— PROBLEM —
Reproduce, word for word, the part of the text on COVID-19 racial disparities that runs from "According to a" up to and including "died than Whites.".

The current statistics according to the Centers for Disease Control and Prevention (CDC) state that black individuals have 2.6x more cases, 4.7x more hospitalizations, and 2.7x more deaths than white individuals affected by COVID-19. 
A review of the association between ethnicity, incidence, and outcomes of COVID-19 found minority patients had reduced lung function compared to white individuals. Additionally, there could be an association between COVID-19 and glucose-6-phosphate dehydrogenase (G6PD) deficiency, a deficiency seen more often in African, Asian, and Mediterranean patients. Furthermore, minority ethnicities in poorer socioeconomic circumstances are associated with more comorbidities, potentially leading to more COVID-19 cases. 
A review article assessing clinical characteristics and morbidity associated with COVID-19 in Detroit found that out of 463 patients, 334 (72.1%) were black. Male sex and older age were significantly associated with mortality, whereas African American race was not. 
According to a Centre of Evidence Based Medicine review, a higher mortality risk from COVID-19 is seen among Black, Asian and Minority Ethnic (BAME) groups, but deaths are not consistent across these groups. Similarly, adverse outcomes were seen for BAME patients in intensive care units and amongst medical staff and Health and Care Workers.
The American Public Media (APM) Research Lab states that for each 100,000 Americans, about 88 Blacks have died from the coronavirus, the highest actual mortality rate of all groups—above Asians (36), Whites (40), Latinos (54), Pacific Islanders (64) and Indigenous people (73). If adjusted for age, Blacks are 3.6 times more likely to have died than Whites.

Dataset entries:

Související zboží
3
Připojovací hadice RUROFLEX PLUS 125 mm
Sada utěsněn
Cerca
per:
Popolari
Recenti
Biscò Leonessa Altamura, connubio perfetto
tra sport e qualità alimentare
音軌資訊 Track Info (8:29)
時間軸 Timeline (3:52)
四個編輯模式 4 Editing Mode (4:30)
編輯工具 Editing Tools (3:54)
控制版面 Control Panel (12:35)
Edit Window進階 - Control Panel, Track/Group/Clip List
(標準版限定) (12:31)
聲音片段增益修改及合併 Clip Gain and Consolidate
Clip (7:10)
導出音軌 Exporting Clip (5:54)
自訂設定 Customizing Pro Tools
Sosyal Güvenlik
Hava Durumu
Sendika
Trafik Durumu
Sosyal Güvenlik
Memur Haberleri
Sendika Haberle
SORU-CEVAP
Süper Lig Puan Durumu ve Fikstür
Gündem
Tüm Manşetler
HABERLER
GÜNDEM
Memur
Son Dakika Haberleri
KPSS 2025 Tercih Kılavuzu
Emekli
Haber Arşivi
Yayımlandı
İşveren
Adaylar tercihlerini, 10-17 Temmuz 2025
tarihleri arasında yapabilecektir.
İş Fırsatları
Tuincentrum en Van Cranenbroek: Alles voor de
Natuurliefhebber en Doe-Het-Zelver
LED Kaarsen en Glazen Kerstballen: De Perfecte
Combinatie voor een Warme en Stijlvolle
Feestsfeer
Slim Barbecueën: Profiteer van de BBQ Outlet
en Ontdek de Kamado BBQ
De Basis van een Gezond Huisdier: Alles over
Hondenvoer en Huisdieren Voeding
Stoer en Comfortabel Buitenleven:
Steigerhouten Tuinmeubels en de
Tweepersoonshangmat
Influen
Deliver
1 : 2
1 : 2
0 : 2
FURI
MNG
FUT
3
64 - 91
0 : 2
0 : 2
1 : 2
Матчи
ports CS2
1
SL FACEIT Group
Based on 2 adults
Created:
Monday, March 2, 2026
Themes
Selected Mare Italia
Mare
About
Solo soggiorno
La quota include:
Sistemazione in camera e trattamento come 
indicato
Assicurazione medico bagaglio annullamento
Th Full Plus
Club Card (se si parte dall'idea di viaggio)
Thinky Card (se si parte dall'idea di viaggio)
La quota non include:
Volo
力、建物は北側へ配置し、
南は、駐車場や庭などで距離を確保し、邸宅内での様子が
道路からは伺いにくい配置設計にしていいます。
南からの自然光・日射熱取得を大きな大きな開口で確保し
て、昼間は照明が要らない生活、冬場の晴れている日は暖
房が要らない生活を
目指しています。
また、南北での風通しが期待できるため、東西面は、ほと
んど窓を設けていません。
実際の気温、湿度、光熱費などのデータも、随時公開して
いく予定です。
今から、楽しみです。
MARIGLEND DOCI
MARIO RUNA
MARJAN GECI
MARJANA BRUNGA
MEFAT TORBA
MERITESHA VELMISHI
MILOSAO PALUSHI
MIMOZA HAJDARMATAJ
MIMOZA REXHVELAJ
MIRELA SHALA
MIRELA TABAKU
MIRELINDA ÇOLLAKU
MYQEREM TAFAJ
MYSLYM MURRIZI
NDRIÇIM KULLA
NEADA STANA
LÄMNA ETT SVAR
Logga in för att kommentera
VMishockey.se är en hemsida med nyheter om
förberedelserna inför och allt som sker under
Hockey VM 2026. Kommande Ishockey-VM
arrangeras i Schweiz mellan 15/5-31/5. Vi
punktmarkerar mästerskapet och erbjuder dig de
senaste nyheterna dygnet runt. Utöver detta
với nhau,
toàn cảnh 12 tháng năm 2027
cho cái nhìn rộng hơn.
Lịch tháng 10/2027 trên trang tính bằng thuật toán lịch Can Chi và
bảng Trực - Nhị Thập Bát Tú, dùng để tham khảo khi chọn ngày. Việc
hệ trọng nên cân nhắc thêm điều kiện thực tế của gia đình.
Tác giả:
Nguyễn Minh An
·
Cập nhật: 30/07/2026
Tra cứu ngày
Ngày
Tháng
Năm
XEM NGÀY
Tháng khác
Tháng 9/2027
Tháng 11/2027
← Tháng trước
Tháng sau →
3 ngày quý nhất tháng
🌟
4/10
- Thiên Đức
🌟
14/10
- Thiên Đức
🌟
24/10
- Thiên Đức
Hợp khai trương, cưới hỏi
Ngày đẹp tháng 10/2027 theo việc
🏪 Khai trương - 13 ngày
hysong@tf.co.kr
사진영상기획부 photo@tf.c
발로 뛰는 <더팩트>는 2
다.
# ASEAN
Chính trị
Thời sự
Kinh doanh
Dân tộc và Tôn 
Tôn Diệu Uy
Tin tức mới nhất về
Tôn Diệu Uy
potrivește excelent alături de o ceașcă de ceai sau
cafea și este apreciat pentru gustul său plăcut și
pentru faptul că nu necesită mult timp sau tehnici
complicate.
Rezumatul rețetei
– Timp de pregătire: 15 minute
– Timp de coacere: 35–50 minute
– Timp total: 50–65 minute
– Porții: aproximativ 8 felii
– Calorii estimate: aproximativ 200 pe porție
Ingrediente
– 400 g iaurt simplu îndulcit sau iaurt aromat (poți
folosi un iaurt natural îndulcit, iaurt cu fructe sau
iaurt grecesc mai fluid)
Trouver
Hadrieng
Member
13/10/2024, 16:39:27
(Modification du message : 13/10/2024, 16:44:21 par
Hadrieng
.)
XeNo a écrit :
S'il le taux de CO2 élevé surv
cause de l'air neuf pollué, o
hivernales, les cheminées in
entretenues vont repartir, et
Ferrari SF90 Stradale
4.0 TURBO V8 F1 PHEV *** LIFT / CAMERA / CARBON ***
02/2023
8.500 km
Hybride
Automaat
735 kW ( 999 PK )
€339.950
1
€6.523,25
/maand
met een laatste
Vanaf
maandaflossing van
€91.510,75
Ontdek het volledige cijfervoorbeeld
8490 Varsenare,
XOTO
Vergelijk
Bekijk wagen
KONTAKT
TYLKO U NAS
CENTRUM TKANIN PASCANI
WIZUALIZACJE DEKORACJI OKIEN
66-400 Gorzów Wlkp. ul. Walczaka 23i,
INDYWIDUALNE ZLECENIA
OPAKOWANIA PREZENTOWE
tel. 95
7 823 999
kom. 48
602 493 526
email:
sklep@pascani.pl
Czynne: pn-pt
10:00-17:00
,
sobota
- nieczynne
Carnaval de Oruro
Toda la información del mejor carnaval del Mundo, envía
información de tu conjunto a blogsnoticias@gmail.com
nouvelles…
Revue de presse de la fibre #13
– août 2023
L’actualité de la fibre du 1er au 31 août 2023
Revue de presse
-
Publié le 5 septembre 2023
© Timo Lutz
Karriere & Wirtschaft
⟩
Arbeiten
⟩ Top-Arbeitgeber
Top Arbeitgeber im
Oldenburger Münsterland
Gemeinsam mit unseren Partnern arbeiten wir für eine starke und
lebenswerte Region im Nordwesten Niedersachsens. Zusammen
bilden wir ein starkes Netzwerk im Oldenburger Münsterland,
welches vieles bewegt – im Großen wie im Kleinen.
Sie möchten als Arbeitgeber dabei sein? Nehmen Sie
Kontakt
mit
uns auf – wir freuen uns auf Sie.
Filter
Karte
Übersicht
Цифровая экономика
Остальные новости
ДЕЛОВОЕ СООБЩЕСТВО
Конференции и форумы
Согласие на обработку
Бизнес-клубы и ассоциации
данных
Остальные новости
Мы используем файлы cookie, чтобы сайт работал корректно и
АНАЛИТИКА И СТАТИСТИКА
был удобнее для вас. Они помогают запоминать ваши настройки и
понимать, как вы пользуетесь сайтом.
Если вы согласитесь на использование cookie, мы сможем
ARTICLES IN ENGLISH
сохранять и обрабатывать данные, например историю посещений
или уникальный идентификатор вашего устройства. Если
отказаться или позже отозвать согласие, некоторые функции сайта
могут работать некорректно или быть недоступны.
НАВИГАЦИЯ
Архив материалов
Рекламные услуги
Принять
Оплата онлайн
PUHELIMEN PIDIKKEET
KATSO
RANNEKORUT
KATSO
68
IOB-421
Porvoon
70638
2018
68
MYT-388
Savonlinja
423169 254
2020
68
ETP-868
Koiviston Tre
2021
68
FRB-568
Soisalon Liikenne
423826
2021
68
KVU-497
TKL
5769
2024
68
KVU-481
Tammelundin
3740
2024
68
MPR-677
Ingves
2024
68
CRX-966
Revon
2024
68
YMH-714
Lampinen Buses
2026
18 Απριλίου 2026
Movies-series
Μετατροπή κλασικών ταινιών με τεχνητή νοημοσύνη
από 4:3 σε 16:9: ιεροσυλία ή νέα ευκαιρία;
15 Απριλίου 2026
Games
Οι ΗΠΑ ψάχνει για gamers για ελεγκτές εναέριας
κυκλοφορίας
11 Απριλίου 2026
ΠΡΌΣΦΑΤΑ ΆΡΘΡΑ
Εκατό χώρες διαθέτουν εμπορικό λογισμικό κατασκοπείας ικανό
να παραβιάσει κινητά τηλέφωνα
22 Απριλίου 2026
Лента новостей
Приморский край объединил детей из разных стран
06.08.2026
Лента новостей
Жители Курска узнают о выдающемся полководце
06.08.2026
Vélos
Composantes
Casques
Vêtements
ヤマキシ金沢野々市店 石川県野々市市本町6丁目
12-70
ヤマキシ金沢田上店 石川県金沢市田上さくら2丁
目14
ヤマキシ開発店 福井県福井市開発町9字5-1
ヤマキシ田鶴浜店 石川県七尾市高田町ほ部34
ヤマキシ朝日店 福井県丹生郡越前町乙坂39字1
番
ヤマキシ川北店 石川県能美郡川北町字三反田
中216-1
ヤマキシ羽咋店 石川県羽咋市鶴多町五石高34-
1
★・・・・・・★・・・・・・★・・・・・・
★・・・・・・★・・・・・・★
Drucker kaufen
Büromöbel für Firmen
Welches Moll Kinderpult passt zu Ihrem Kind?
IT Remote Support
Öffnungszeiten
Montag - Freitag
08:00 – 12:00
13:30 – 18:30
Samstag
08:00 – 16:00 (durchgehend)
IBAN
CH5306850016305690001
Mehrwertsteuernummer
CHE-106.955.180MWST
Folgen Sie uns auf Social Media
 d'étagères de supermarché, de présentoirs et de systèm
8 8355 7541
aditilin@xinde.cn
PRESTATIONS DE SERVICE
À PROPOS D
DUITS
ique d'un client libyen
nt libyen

— TASK RESPONSE —
According to a Centre of Evidence Based Medicine review, a higher mortality risk from COVID-19 is seen among Black, Asian and Minority Ethnic (BAME) groups, but deaths are not consistent across these groups. Similarly, adverse outcomes were seen for BAME patients in intensive care units and amongst medical staff and Health and Care Workers.
The American Public Media (APM) Research Lab states that for each 100,000 Americans, about 88 Blacks have died from the coronavirus, the highest actual mortality rate of all groups—above Asians (36), Whites (40), Latinos (54), Pacific Islanders (64) and Indigenous people (73). If adjusted for age, Blacks are 3.6 times more likely to have died than Whites.